L’invecchiamento cellulare dell’epidermide

Due sono i fattori determinanti che provocano la comparsa dei segni
dell’invecchiamento su cuoio capelluto, capelli e pelle.

Primo fattore: l’invecchiamento cellulare

Circa il 30% dei processi di invecchiamento della pelle e del cuoi capelluto è di natura ereditaria, il 70% invece dipende da fattori ambientali e può essere quindi controllato.
In quanto strato di separazione ma anche di contatto con l’ambiente esterno, il cuoio capelluto e la pelle (derma ed epidermide) sono soggetti a continui attacchi dall’esterno.
Le sostanze nocive presenti nell’aria, l’ozono, i raggi UV e i cambiamenti di temperature sono solo alcuni esempi di fattori di invecchiamento di natura ambientale che inevitabilmente ogni giorno esercitano il loro effetto. Questi attacchi permanenti dall’esterno provocano la formazione dei radicali liberi che danneggiano e distruggono le strutture vitali delle cellule del cuoi capelluto e della pelle. Fortunatamente, tuttavia, la natura ha dotato la pelle di un proprio meccanismo di protezione e autoriparazione. All’interno delle cellule, infatti, agiscono i cosiddetti enzimi riparatori che sono in grado di ripristinare le strutture danneggiate.

Alterazione del meccanismo di protezione e di auto-riparazione della pelle

Se a causa dei continui attacchi da parte dei radicali liberi le cellule, in particolare quelle basali della pelle o quelle della matrice dei capelli, vengono danneggiate in modo irreparabile, si passa al secondo livello di conservazione o rinnovamento della pelle.
La pelle, compresi il cuoi capelluto e le radici dei capelli, è l’organo più esteso del corpo umano e dispone del più grande serbatoio di cellule staminali. Queste ultime sono le così dette “cellule madri” dei tessuti della pelle e dei capelli e come tali rappresentano una fonte di giovinezza naturale. L’attività delle cellule staminali corporee garantisce un cuoio capelluto sano, capelli sani e una pelle rinnovata, dall’aspetto giovane.
Se una cellula basale o una cellula della matrice dei capelli vengono danneggiate dagli influssi esterni in modo irreparabile, si attiveranno le cellule staminali collocate nello strato basale e formeranno una nuova cellula cutanea differenziata. In altre parole, tramite il processo di scissione cellulare, le cellule staminali ne creano di nuove, che sostituiscono quelle distrutte assumendo i loro compiti.
Anche le cellule staminali, tuttavia, sono soggette agli attacchi naturali dei radicali liberi e nel corso degli anni si riducono perché muoiono oppure perché la loro attività si affievolisce. La fonte di giovinezza naturale si esaurisce a vista d’occhio e gli influssi esterni lasciano sempre più le loro tracce che si manifestano sotto forma di segni dell’età sulla pelle, arrivano alla formazione di rughe e sul cuoio capelluto, fino alla caduta dei capelli.

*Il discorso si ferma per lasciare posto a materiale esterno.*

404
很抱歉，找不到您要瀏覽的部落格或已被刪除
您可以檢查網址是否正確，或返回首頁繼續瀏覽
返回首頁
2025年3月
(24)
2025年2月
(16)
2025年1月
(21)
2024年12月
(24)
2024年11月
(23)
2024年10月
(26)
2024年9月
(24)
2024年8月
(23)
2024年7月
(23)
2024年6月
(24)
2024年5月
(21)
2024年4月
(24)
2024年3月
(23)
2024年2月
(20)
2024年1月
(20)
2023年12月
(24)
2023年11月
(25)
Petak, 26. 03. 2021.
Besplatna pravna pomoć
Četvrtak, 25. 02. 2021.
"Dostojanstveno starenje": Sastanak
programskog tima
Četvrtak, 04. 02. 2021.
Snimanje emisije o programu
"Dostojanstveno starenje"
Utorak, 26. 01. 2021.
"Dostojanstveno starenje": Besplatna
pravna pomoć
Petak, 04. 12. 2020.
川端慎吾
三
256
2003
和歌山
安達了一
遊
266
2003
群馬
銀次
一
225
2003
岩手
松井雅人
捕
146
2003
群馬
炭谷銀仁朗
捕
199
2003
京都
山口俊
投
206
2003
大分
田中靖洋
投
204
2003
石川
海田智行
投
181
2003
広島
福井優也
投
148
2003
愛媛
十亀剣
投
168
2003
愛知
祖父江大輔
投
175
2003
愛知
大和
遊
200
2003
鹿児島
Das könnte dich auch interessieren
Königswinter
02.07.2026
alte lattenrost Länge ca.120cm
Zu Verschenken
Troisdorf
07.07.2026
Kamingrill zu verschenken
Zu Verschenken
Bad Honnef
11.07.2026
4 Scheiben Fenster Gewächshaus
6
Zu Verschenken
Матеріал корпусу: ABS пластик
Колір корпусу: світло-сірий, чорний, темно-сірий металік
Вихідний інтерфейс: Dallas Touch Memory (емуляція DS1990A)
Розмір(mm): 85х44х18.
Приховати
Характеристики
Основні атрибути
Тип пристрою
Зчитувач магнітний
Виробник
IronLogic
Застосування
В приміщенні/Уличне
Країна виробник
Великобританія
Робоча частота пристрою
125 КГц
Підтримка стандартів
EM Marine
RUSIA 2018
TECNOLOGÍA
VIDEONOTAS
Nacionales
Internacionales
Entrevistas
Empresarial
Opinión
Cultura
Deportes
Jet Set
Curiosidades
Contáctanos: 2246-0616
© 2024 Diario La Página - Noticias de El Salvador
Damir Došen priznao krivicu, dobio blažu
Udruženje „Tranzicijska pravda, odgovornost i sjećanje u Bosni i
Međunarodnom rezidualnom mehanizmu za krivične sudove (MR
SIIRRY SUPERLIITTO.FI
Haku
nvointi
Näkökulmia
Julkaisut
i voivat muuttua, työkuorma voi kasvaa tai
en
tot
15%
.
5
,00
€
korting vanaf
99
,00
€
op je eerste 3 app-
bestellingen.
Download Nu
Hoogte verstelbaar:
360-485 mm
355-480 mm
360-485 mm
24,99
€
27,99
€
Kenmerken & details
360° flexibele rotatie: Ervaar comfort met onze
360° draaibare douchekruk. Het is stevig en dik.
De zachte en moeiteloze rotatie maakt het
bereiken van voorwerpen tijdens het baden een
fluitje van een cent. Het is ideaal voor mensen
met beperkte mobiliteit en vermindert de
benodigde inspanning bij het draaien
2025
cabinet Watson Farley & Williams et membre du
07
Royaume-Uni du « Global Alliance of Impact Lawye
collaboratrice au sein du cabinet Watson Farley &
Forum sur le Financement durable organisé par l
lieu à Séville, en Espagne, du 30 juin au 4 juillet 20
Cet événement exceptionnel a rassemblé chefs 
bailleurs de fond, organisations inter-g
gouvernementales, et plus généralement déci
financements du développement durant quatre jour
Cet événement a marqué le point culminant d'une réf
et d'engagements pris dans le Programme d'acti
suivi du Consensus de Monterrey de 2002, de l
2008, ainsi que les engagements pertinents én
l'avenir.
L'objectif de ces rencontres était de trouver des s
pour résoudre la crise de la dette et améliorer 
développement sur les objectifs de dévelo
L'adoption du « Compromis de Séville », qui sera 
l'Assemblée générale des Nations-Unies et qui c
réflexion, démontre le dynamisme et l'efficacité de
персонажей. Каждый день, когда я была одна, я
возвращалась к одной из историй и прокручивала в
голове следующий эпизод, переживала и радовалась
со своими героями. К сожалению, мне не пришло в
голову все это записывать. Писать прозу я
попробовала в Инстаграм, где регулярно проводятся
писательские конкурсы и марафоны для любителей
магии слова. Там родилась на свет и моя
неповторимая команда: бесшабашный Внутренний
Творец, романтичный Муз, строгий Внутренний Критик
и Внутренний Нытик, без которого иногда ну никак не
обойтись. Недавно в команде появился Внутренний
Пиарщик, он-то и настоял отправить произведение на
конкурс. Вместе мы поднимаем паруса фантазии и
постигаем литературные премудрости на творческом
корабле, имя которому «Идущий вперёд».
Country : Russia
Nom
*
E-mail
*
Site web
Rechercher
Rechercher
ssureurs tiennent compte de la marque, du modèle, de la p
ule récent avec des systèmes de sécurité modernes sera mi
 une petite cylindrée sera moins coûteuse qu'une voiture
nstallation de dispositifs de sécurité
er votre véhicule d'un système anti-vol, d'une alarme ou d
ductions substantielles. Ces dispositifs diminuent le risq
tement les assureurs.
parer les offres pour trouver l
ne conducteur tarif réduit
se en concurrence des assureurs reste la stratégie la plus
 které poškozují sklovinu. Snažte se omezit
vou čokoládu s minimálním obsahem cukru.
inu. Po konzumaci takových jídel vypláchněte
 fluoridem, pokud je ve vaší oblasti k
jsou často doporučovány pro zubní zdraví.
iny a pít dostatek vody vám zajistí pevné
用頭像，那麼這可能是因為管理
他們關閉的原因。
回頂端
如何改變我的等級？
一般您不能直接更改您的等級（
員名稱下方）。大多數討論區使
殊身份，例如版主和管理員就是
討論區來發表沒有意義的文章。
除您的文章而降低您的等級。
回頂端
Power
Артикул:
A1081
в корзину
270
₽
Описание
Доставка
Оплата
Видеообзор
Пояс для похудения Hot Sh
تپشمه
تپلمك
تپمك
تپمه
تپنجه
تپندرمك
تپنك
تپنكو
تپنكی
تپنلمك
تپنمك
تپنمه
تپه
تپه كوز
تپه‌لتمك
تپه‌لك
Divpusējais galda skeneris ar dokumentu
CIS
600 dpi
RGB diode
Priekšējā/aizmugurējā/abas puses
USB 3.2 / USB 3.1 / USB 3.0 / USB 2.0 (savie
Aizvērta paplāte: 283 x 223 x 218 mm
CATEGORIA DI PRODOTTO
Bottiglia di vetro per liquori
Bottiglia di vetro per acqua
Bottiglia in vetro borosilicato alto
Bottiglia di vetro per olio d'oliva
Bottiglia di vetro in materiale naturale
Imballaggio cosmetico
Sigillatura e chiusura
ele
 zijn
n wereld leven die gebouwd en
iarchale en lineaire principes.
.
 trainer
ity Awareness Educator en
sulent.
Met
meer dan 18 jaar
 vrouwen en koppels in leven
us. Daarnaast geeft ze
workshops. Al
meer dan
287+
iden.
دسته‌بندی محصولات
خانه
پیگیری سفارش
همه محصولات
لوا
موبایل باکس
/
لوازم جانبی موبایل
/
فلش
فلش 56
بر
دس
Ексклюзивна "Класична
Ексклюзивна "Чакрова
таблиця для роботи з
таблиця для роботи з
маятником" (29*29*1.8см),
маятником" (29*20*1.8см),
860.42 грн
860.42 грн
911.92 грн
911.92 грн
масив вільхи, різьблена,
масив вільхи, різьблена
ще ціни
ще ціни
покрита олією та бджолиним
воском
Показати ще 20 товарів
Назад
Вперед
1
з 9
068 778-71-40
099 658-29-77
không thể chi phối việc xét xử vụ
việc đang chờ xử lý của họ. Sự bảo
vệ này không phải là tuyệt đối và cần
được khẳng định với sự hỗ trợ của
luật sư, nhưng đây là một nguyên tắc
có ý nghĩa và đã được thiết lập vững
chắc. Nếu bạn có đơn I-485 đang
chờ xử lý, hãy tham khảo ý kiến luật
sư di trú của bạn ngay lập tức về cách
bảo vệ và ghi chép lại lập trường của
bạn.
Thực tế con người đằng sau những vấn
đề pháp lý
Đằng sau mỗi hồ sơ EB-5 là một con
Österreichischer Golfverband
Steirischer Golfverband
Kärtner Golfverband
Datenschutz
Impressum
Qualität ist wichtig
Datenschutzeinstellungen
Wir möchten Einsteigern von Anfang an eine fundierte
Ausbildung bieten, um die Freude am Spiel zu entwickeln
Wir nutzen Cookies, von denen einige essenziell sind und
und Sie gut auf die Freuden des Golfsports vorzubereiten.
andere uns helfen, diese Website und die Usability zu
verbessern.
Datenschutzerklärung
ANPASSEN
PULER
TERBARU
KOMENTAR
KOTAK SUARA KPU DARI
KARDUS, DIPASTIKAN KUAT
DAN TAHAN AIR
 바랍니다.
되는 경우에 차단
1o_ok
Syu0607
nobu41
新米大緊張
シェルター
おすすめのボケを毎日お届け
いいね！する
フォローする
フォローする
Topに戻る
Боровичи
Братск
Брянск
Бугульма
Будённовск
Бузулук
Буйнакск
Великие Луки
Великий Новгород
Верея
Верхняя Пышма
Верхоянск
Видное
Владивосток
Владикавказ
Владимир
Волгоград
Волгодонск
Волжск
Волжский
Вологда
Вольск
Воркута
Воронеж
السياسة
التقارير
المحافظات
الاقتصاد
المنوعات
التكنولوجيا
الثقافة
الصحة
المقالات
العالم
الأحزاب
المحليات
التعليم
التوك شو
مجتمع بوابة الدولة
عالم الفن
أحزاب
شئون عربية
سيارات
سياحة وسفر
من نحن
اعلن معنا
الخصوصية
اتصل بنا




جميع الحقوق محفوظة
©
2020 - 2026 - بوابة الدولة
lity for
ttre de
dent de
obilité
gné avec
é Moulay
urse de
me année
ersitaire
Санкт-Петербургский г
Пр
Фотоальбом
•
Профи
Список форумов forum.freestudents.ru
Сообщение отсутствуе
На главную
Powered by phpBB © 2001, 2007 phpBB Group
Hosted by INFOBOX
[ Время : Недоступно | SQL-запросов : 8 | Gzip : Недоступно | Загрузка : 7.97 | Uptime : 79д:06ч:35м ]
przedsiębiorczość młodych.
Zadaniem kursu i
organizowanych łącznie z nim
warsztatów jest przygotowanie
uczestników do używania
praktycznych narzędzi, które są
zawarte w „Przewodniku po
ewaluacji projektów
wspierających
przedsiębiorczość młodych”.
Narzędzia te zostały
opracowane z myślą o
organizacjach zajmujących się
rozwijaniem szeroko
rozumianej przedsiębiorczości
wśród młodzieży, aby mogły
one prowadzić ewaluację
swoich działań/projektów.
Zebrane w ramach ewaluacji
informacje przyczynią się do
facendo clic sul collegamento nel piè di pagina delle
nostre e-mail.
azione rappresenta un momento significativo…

Secondo fattore: GLICAZIONE = saccarificazione del tessuto del derma

Il tasso glicemico (= concentrazione di glucosio) del sangue è uno degli attivatori fisiologici più importanti presenti nel corpo umano in quanto si tratta di uno dei principali “carburanti”, che viene assunto tramite l’alimentazione, di tutti i processi che si svolgono nell’organismo e del sistema nervoso centrale.
Purtroppo il glucosio non solo è un “carburante cellulare” indispensabile, me è anche la causa di effetti negativi in quanto reagisce arbitrariamente con le fibre strutturali, come quelle di collagene, influendo negativamente su queste.
Le modificazioni sclerotiche (indurenti) del tessuto dermico, dovute a un deposito eccessivo di zuccheri (glicazione), sono un ulteriore fattore determinante nel complesso processo di invecchiamento di pelle e capelli. Anche queste cosiddette reazioni Maillard sono causate dai radicali liberi e dallo stress ossidativo. Tutte le fibre strutturali dell’organismo e dunque anche tutte le fibre del cuoio capelluto e della pelle , come ad esempio il collagene e l’elastina, sono colpite dalla glicazione.
Di conseguenza il tessuto di sostegno della pelle si irrigidisce, la rete di fibre collageniche non è più mobile e il tessuto perde di elasticità. Anche il follicolo pillifero e il capello stesso vengono danneggiati e la corteccia indebolita provocando così danni di diverso genere, dalle doppie punte ai capelli spezzati. Si manifestano segni visibili che vanno dall’invecchiamento del cuoio capelluto alla caduta dei capelli. Per quanto riguarda l’invecchiamento della pelle, si riscontrano danni al collagene che possono causare una forte perdita di elasticità della pelle, tratti del viso rigidi e privi di elasticità nonché rughe profonde.